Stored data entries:
_____
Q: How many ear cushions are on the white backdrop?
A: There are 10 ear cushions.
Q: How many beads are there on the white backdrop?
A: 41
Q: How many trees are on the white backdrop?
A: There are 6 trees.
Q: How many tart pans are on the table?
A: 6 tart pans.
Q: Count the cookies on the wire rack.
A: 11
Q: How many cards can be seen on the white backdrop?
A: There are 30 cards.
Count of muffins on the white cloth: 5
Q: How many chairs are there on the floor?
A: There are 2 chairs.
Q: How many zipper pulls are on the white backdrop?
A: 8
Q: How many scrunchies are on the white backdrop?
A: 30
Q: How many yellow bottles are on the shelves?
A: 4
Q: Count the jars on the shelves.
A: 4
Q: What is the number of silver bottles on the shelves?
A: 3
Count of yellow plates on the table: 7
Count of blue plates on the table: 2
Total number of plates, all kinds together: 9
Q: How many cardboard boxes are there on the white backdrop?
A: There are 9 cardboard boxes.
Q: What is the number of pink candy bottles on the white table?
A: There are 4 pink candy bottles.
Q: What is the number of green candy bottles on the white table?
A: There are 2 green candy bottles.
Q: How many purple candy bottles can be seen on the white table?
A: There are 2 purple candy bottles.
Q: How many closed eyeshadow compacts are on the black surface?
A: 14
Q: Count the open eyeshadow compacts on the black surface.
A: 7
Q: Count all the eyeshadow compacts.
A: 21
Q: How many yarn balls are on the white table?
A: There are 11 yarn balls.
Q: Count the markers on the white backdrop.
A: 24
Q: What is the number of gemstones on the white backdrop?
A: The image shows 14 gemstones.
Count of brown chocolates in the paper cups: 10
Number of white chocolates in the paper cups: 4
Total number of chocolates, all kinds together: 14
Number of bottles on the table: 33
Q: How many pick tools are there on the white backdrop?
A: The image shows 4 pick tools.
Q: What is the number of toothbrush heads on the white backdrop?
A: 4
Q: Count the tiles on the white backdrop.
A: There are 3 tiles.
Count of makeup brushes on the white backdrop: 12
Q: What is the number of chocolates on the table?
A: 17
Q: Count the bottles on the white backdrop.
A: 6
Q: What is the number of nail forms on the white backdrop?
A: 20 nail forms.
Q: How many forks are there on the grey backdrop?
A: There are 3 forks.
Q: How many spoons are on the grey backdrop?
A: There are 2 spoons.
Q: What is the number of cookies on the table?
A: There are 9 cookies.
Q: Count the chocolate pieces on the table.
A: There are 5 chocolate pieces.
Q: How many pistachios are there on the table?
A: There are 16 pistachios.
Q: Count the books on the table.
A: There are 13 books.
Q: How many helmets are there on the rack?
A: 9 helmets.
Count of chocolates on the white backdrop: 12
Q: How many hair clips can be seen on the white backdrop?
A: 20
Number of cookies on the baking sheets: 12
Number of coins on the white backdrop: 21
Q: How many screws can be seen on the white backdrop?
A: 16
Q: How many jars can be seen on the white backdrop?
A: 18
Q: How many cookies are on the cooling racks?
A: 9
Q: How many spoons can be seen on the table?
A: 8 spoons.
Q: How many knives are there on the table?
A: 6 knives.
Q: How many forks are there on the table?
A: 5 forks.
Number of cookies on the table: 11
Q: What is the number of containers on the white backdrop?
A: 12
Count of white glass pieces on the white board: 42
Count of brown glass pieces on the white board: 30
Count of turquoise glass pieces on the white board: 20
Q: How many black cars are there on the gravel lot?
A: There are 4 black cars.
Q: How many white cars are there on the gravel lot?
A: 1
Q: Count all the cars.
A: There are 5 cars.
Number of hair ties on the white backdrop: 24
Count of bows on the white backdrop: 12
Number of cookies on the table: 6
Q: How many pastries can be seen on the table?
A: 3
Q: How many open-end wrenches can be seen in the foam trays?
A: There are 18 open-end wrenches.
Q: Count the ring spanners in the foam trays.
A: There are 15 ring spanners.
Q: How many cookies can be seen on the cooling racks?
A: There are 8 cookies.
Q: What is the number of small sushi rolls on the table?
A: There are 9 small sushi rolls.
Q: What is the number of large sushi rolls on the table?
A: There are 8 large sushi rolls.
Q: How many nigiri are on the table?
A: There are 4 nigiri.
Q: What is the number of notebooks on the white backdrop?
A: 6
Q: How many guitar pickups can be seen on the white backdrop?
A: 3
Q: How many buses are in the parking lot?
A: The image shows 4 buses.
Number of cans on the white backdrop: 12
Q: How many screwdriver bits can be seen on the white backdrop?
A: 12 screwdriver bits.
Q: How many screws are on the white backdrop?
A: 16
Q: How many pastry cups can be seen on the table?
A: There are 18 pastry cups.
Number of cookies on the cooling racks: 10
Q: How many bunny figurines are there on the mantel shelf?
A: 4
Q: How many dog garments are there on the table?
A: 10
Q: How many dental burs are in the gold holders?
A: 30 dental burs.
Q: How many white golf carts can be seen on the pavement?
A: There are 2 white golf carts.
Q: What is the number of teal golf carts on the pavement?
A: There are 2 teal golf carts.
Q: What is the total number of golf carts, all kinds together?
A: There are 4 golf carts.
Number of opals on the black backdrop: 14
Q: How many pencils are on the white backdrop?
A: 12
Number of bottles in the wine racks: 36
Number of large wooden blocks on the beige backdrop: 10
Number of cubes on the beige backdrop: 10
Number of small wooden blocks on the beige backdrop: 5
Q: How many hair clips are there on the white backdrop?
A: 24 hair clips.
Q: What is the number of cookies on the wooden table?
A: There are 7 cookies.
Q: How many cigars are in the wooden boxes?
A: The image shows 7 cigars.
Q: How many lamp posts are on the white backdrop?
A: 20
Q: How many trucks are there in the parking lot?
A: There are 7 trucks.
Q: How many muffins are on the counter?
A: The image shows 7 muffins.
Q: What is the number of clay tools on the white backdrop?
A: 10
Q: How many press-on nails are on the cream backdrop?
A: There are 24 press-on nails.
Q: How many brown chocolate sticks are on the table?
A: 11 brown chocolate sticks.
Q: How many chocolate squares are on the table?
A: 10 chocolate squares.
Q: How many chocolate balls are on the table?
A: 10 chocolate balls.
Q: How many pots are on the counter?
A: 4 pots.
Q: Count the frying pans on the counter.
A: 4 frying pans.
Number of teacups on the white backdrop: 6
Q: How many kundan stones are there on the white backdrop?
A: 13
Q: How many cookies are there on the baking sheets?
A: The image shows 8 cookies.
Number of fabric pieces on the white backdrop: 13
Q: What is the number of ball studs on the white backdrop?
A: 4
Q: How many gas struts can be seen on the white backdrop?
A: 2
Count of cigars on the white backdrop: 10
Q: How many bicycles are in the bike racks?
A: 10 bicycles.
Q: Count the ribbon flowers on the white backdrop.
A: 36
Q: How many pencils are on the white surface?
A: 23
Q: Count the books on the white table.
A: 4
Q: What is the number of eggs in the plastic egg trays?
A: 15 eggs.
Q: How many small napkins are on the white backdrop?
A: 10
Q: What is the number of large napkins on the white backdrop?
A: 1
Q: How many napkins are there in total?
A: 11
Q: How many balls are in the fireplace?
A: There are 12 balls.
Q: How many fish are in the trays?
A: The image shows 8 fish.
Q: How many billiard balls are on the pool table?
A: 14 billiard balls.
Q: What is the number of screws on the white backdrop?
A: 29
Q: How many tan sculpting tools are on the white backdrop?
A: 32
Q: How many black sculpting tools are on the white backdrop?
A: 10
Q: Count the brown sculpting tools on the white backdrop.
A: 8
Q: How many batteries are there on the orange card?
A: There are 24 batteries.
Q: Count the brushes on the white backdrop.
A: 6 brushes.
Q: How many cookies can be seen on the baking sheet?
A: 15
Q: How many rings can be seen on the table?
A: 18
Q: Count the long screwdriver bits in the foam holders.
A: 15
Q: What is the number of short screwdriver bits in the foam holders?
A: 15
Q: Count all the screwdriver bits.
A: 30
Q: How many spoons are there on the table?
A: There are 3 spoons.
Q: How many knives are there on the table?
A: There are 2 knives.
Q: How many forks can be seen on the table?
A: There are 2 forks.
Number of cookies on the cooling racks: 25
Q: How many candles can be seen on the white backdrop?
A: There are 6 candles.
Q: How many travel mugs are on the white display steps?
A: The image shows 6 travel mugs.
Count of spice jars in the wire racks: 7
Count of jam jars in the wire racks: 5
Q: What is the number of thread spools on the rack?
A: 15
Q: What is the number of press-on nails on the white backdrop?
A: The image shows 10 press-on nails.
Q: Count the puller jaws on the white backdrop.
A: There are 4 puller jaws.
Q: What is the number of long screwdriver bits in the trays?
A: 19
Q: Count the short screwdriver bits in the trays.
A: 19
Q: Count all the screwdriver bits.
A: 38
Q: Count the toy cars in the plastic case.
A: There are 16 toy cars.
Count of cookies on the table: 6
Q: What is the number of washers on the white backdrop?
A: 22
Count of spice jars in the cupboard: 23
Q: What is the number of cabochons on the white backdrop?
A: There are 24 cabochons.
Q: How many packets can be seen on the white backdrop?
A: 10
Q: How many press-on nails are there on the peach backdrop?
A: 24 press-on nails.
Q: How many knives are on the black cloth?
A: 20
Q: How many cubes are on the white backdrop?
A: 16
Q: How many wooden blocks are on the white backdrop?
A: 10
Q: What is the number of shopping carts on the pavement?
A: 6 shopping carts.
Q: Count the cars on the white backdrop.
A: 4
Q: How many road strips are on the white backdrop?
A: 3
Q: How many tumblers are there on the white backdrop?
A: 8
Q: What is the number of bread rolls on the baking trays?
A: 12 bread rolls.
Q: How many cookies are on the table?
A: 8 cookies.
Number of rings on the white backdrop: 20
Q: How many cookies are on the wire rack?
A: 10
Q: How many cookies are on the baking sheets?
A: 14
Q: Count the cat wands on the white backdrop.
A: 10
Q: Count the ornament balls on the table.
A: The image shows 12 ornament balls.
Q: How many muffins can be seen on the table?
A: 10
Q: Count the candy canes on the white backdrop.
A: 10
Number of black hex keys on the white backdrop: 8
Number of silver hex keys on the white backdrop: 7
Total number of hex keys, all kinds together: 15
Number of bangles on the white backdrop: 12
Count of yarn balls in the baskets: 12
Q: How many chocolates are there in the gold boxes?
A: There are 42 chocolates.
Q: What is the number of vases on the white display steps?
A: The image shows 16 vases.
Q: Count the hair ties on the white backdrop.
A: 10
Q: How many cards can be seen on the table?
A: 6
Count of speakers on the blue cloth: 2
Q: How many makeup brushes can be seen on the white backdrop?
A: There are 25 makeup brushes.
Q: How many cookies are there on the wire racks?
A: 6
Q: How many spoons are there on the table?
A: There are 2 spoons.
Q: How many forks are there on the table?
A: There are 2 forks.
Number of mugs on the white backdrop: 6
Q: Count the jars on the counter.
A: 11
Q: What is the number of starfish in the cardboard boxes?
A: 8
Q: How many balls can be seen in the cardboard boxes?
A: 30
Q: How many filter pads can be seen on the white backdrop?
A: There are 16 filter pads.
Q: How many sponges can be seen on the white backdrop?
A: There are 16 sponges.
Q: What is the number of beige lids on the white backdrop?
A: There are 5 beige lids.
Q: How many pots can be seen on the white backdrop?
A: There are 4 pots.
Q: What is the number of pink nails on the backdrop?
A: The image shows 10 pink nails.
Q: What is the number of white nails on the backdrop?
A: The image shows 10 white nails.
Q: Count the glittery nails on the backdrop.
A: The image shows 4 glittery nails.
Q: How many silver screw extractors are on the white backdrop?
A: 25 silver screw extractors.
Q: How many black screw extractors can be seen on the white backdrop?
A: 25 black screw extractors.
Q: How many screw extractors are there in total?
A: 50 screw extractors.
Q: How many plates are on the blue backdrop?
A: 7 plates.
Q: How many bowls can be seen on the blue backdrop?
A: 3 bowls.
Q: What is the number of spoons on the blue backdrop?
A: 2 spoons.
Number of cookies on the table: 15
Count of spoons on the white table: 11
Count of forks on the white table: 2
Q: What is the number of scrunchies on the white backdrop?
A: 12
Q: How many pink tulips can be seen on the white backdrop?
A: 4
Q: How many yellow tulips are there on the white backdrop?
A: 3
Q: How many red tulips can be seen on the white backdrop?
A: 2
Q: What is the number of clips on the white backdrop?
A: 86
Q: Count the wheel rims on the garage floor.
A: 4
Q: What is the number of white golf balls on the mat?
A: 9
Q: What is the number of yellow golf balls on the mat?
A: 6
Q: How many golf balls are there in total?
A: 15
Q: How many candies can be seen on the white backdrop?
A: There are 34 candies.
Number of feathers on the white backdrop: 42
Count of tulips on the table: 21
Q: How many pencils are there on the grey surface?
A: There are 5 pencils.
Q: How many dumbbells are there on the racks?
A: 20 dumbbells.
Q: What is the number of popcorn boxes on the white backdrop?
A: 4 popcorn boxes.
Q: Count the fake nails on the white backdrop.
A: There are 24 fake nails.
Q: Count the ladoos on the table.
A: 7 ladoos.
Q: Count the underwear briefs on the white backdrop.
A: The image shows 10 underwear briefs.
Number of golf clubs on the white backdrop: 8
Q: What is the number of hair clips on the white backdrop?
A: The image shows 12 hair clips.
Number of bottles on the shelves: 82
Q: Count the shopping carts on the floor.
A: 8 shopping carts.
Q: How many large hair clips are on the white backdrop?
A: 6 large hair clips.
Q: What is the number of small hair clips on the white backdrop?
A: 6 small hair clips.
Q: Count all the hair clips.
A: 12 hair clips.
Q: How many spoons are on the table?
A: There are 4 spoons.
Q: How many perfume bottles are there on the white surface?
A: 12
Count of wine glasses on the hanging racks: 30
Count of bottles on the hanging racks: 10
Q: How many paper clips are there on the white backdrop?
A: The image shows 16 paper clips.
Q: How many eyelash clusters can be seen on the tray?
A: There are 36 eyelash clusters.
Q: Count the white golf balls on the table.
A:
_____
◆ **Task statement**: Copy out, word for word, the part of the records that opens with the line containing "Q: What is the number of yellow" and closes with the line containing "Number of bottles on the shelves: 82".

◆ **Expected output**:
Q: What is the number of yellow golf balls on the mat?
A: 6
Q: How many golf balls are there in total?
A: 15
Q: How many candies can be seen on the white backdrop?
A: There are 34 candies.
Number of feathers on the white backdrop: 42
Count of tulips on the table: 21
Q: How many pencils are there on the grey surface?
A: There are 5 pencils.
Q: How many dumbbells are there on the racks?
A: 20 dumbbells.
Q: What is the number of popcorn boxes on the white backdrop?
A: 4 popcorn boxes.
Q: Count the fake nails on the white backdrop.
A: There are 24 fake nails.
Q: Count the ladoos on the table.
A: 7 ladoos.
Q: Count the underwear briefs on the white backdrop.
A: The image shows 10 underwear briefs.
Number of golf clubs on the white backdrop: 8
Q: What is the number of hair clips on the white backdrop?
A: The image shows 12 hair clips.
Number of bottles on the shelves: 82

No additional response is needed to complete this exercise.